Китаец молчал, будто собираясь с мыслями.
— Вы хотите знать причины этого ужасного движения, Елена? Хорошо, я скажу вам. Вы назвали меня другом европейцев. Верьте, что я таков и на самом деле. Недаром же я родился в Европе и провёл там детство, юность... Но я, вернувшись сюда, посвятил себя изучению моей родины, я прочёл всё, что написано о Китае в; Европе. И знаете, к какому я пришёл заключению?.. Мы, китайцы, стоим на высшей степени культуры, тогда как Европа только-только приближается к подножию её пьедестала. Погодите, я договорю. То, что Европа переживает теперь: различные степени рабства — рабство силы, рабство финансовое рабство ума, всё это уже пережито нами за целые тысячелетия до этого времени. Мы прошли: через все стадии общественной жизни и, наконец, создали себе формы быта, наисовершенные, далее которых идти уже некуда. Мы их пережили, а Европа только начинает переживать. Нас европейцы называют «мёртвым народом», считают дикарями. А так ли это на самом деле? Взгляните сами, взгляните беспристрастно. Далеко до нас Европе. Кто в Китае стоит во главе народа, распоряжается его судьбами?

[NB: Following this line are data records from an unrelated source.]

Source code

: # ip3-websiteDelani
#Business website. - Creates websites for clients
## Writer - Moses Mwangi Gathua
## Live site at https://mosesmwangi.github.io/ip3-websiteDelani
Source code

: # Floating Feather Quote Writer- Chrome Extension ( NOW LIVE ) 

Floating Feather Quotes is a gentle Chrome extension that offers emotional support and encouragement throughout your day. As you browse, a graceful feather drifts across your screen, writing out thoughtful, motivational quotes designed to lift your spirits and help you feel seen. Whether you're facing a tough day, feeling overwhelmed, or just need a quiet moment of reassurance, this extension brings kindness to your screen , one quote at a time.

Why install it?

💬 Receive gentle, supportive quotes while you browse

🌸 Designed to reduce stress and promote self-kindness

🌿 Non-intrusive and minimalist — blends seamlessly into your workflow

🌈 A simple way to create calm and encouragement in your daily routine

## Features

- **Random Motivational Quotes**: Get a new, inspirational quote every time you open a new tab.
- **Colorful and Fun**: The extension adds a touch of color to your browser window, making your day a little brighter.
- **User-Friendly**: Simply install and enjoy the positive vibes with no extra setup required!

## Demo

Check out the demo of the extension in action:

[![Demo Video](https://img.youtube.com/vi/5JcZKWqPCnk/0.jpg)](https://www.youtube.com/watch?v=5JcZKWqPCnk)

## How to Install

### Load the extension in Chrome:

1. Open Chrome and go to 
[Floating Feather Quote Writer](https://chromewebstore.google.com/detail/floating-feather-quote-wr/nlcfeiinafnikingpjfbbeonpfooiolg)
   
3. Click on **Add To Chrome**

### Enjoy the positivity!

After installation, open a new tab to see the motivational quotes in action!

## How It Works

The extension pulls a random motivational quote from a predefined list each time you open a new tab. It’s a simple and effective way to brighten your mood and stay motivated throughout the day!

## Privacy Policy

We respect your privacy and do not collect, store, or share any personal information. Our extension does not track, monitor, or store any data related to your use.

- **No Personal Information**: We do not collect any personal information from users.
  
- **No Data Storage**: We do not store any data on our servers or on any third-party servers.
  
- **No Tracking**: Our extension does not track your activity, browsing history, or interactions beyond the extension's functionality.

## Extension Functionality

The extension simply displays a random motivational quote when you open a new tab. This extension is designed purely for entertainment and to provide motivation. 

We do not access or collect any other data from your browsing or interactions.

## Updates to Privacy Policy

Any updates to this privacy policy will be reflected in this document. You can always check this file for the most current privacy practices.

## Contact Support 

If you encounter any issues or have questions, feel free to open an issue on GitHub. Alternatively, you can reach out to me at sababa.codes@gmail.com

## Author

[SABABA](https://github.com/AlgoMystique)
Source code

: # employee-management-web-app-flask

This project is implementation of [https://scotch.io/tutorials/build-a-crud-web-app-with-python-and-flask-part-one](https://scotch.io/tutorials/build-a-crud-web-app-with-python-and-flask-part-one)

В Китае во главе народа стоит сословие литераторов, учёных — людей светлого ума... Постойте, постойте, Елена. Вы сейчас скажете, что наши чиновники — вымогатели и взяточники, что в судах у нас прав тот, кто больше даст. Но где их нет, где вы найдёте полное совершенство? Мало того же самого в Европе? У нас от взяточничества и вообще от недобросовестности наших чиновников страдает отдельная личность — там целые народы. А разные тлетворные европейские влияния? Да о них в Китае никто никогда не слыхал, а страны Европы с их хвалёной цивилизацией изнемогают от них. Не доказывается ли воочию, что как ни плох строй нашей жизни, а наш народ доволен им. Неужели же те, кто стоит во главе его, должны допустить прививку к народной массе злокачественных язв, разрушающих организм Европы? Да никогда! Кто же захочет добровольно сделаться больным? А Европа нам навязывает болезнь, европейцы хотят во что бы то ни стало и нас заразить своими недугами. Народ понимает это своим инстинктом и сторонится от занесения заразы. Вам не скучны, Лена, мои слова?